What you need to do | Produce an exact copy of all the data below, dropping every image.

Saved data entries
__________

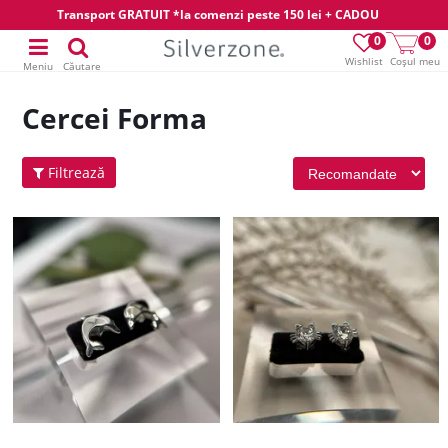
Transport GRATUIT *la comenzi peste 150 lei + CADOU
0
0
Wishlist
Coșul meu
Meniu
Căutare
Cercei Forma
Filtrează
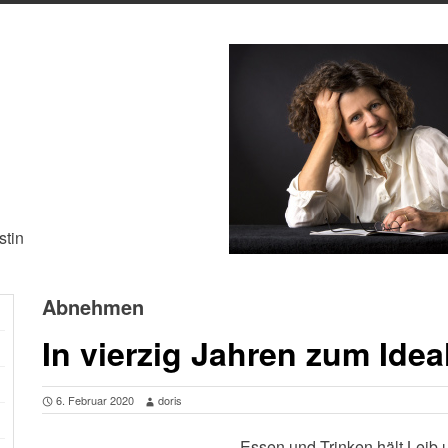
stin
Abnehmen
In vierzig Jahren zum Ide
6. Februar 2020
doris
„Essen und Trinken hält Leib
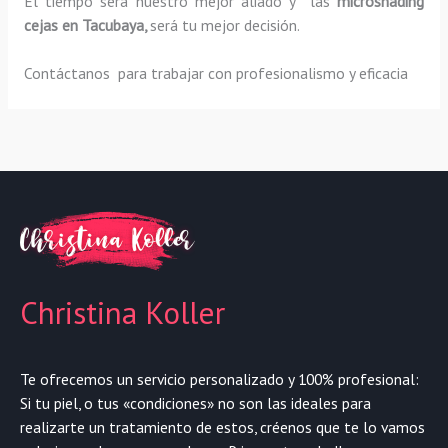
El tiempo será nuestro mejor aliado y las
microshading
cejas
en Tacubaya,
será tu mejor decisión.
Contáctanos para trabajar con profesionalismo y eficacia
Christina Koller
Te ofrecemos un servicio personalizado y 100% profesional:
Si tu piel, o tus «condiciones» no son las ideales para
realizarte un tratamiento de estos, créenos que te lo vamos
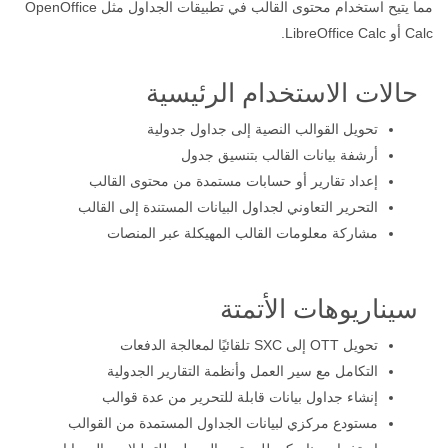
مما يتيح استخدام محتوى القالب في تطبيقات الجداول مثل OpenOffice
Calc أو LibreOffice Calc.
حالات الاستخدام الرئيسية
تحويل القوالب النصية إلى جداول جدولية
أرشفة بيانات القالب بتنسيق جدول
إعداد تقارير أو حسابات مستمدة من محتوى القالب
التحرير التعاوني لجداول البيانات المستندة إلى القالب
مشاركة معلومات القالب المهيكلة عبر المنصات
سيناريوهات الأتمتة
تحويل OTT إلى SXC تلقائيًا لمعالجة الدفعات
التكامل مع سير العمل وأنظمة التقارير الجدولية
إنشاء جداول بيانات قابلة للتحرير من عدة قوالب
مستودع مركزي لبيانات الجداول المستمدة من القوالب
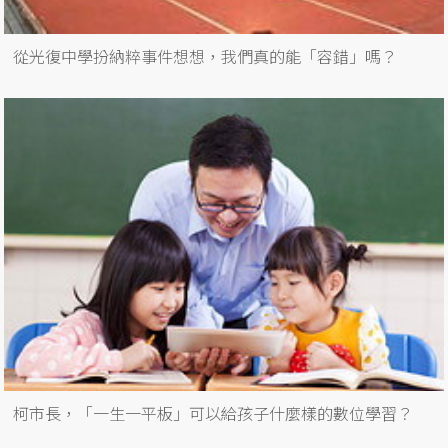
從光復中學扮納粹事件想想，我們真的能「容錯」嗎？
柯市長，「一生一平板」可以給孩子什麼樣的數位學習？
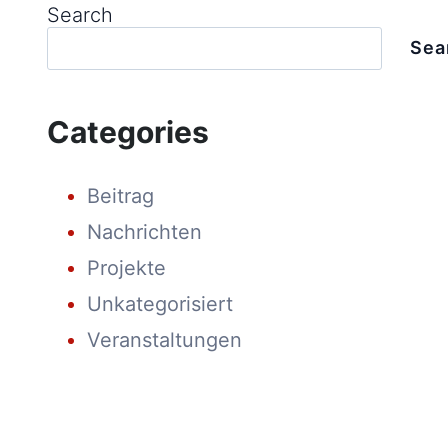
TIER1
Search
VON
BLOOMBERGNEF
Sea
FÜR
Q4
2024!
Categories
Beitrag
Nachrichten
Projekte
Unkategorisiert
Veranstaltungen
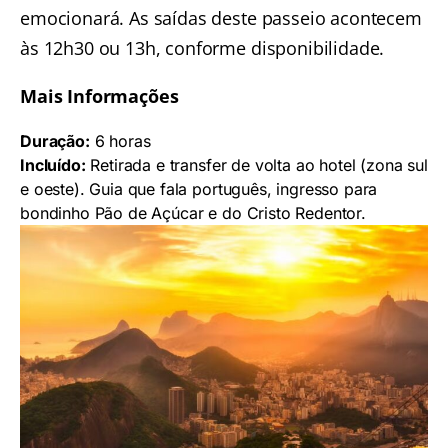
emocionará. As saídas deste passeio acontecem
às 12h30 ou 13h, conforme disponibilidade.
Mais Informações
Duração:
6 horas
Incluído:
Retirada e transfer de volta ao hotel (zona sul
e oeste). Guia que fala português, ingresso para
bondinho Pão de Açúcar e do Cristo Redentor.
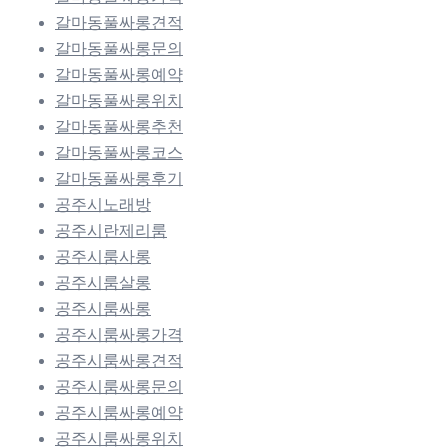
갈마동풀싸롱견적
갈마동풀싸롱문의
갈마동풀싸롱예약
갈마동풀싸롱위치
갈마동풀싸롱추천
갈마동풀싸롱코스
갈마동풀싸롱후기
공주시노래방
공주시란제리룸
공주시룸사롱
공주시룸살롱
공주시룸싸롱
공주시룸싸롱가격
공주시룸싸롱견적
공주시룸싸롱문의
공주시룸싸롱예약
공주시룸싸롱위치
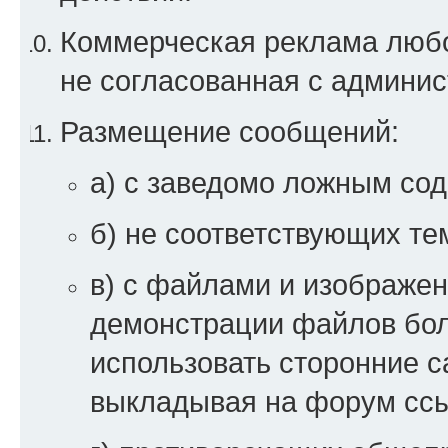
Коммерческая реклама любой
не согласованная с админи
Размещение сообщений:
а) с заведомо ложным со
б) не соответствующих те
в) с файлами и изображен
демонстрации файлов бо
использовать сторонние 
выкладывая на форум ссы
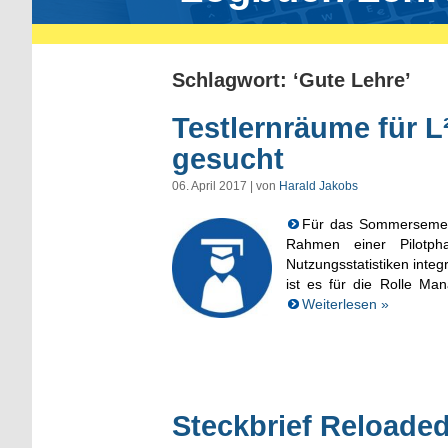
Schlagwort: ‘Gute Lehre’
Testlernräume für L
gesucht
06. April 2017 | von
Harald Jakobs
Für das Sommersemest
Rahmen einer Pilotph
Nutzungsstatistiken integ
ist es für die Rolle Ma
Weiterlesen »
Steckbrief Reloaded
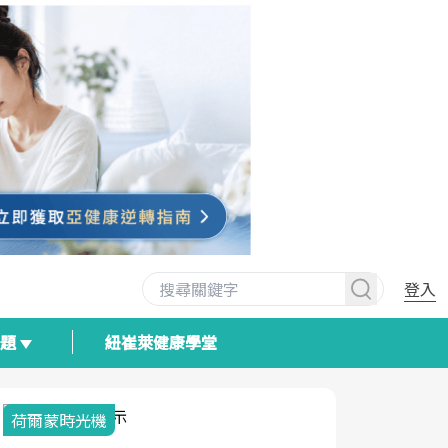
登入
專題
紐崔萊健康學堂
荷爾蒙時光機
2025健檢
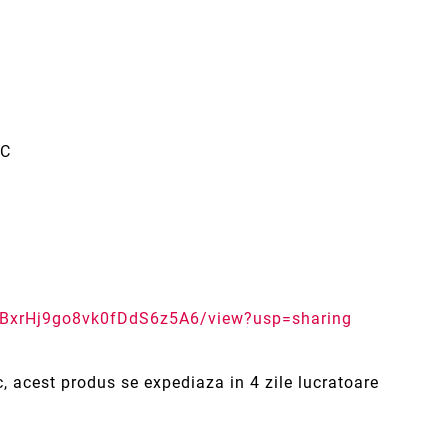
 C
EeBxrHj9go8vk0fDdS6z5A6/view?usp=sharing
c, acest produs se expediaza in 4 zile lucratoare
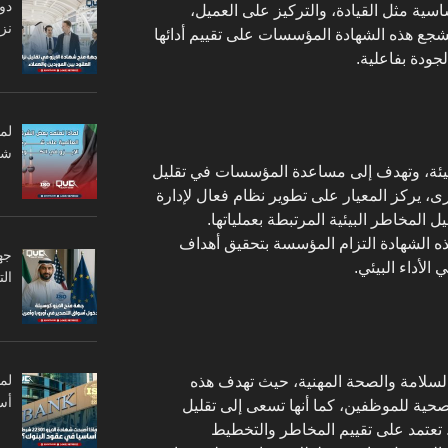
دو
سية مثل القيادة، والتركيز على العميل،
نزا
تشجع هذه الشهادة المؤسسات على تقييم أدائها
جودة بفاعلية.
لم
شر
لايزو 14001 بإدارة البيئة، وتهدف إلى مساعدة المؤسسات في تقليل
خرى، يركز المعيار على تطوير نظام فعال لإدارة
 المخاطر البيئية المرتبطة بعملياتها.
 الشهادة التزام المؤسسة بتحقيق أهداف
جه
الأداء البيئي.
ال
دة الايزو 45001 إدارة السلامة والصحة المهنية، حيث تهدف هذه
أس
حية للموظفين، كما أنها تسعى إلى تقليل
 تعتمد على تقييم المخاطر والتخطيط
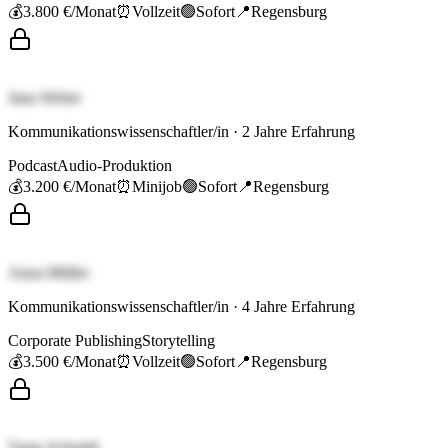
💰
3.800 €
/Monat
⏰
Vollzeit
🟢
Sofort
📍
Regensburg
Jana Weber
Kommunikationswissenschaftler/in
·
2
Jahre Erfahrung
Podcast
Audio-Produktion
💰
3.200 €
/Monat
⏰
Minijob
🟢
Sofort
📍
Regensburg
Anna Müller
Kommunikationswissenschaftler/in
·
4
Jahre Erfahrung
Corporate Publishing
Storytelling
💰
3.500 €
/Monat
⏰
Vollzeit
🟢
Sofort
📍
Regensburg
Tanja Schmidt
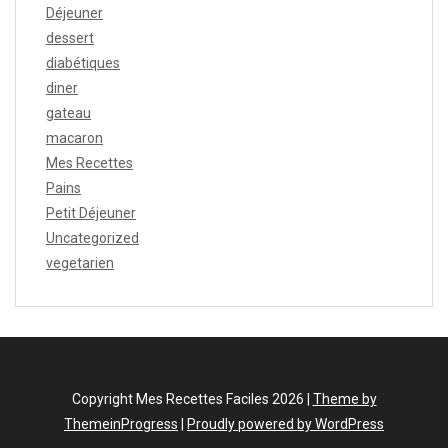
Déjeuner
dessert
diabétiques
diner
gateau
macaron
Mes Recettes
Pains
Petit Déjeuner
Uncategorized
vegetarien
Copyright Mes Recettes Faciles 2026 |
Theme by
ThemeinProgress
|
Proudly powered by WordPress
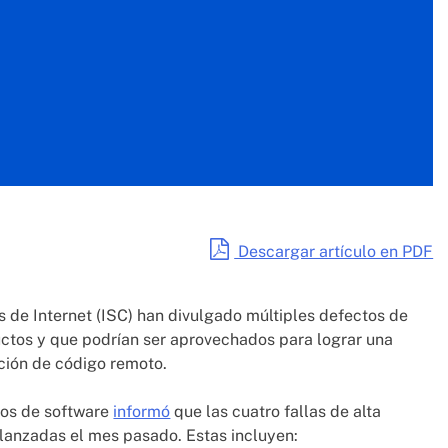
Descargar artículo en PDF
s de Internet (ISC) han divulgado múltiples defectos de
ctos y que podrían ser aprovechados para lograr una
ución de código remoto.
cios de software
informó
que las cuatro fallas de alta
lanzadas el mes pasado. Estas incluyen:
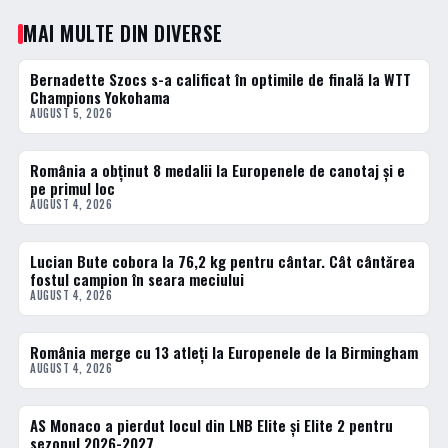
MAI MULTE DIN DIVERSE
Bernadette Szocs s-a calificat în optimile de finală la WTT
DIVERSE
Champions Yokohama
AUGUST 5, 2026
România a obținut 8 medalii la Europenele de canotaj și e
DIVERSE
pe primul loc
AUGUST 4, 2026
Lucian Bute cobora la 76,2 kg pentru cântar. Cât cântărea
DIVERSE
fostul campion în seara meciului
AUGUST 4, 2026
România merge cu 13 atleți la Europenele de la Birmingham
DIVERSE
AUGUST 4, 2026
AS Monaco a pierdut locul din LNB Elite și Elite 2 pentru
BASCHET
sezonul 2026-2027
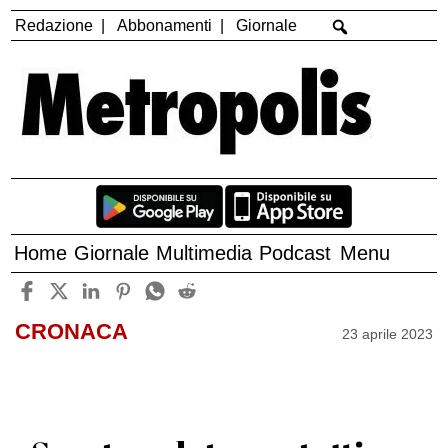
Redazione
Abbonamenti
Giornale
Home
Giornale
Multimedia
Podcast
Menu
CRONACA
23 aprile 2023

__________

Result below |
Transport GRATUIT *la comenzi peste 150 lei + CADOU
0
0
Wishlist
Coșul meu
Meniu
Căutare
Cercei Forma
Filtrează
stin
Abnehmen
In vierzig Jahren zum Ide
6. Februar 2020
doris
„Essen und Trinken hält Leib
El tiempo será nuestro mejor aliado y las
microshading
cejas
en Tacubaya,
será tu mejor decisión.
Contáctanos para trabajar con profesionalismo y eficacia
Christina Koller
Te ofrecemos un servicio personalizado y 100% profesional:
Si tu piel, o tus «condiciones» no son las ideales para
realizarte un tratamiento de estos, créenos que te lo vamos
مما يتيح استخدام محتوى القالب في تطبيقات الجداول مثل OpenOffice
Calc أو LibreOffice Calc.
حالات الاستخدام الرئيسية
تحويل القوالب النصية إلى جداول جدولية
أرشفة بيانات القالب بتنسيق جدول
إعداد تقارير أو حسابات مستمدة من محتوى القالب
التحرير التعاوني لجداول البيانات المستندة إلى القالب
مشاركة معلومات القالب المهيكلة عبر المنصات
سيناريوهات الأتمتة
تحويل OTT إلى SXC تلقائيًا لمعالجة الدفعات
التكامل مع سير العمل وأنظمة التقارير الجدولية
إنشاء جداول بيانات قابلة للتحرير من عدة قوالب
مستودع مركزي لبيانات الجداول المستمدة من القوالب
從光復中學扮納粹事件想想，我們真的能「容錯」嗎？
柯市長，「一生一平板」可以給孩子什麼樣的數位學習？
TIER1
Search
VON
BLOOMBERGNEF
Sea
FÜR
Q4
2024!
Categories
Beitrag
Nachrichten
Projekte
Unkategorisiert
Veranstaltungen
emocionará. As saídas deste passeio acontecem
às 12h30 ou 13h, conforme disponibilidade.
Mais Informações
Duração:
6 horas
Incluído:
Retirada e transfer de volta ao hotel (zona sul
e oeste). Guia que fala português, ingresso para
bondinho Pão de Açúcar e do Cristo Redentor.
갈마동풀싸롱견적
갈마동풀싸롱문의
갈마동풀싸롱예약
갈마동풀싸롱위치
갈마동풀싸롱추천
갈마동풀싸롱코스
갈마동풀싸롱후기
공주시노래방
공주시란제리룸
공주시룸사롱
공주시룸살롱
공주시룸싸롱
공주시룸싸롱가격
공주시룸싸롱견적
공주시룸싸롱문의
공주시룸싸롱예약
공주시룸싸롱위치
Коммерческая реклама любой
не согласованная с админи
Размещение сообщений:
а) с заведомо ложным со
б) не соответствующих те
в) с файлами и изображен
демонстрации файлов бо
использовать сторонние 
выкладывая на форум ссы
Schlagwort: ‘Gute Lehre’
Testlernräume für L
gesucht
06. April 2017 | von
Harald Jakobs
Für das Sommersemest
Rahmen einer Pilotph
Nutzungsstatistiken integ
ist es für die Rolle Ma
Weiterlesen »
Steckbrief Reloaded
登入
專題
紐崔萊健康學堂
荷爾蒙時光機
2025健檢
 C
EeBxrHj9go8vk0fDdS6z5A6/view?usp=sharing
c, acest produs se expediaza in 4 zile lucratoare
دو
سية مثل القيادة، والتركيز على العميل،
نزا
تشجع هذه الشهادة المؤسسات على تقييم أدائها
جودة بفاعلية.
لم
شر
لايزو 14001 بإدارة البيئة، وتهدف إلى مساعدة المؤسسات في تقليل
خرى، يركز المعيار على تطوير نظام فعال لإدارة
 المخاطر البيئية المرتبطة بعملياتها.
 الشهادة التزام المؤسسة بتحقيق أهداف
جه
الأداء البيئي.
ال
دة الايزو 45001 إدارة السلامة والصحة المهنية، حيث تهدف هذه
أس
حية للموظفين، كما أنها تسعى إلى تقليل
 تعتمد على تقييم المخاطر والتخطيط
💰
3.800 €
/Monat
⏰
Vollzeit
🟢
Sofort
📍
Regensburg
Jana Weber
Kommunikationswissenschaftler/in
·
2
Jahre Erfahrung
Podcast
Audio-Produktion
💰
3.200 €
/Monat
⏰
Minijob
🟢
Sofort
📍
Regensburg
Anna Müller
Kommunikationswissenschaftler/in
·
4
Jahre Erfahrung
Corporate Publishing
Storytelling
💰
3.500 €
/Monat
⏰
Vollzeit
🟢
Sofort
📍
Regensburg
Tanja Schmidt
Déjeuner
dessert
diabétiques
diner
gateau
macaron
Mes Recettes
Pains
Petit Déjeuner
Uncategorized
vegetarien
Copyright Mes Recettes Faciles 2026 |
Theme by
ThemeinProgress
|
Proudly powered by WordPress
Descargar artículo en PDF
s de Internet (ISC) han divulgado múltiples defectos de
ctos y que podrían ser aprovechados para lograr una
ución de código remoto.
cios de software
informó
que las cuatro fallas de alta
lanzadas el mes pasado. Estas incluyen:
MAI MULTE DIN DIVERSE
Bernadette Szocs s-a calificat în optimile de finală la WTT
DIVERSE
Champions Yokohama
AUGUST 5, 2026
România a obținut 8 medalii la Europenele de canotaj și e
DIVERSE
pe primul loc
AUGUST 4, 2026
Lucian Bute cobora la 76,2 kg pentru cântar. Cât cântărea
DIVERSE
fostul campion în seara meciului
AUGUST 4, 2026
România merge cu 13 atleți la Europenele de la Birmingham
DIVERSE
AUGUST 4, 2026
AS Monaco a pierdut locul din LNB Elite și Elite 2 pentru
BASCHET
sezonul 2026-2027
Redazione
Abbonamenti
Giornale
Home
Giornale
Multimedia
Podcast
Menu
CRONACA
23 aprile 2023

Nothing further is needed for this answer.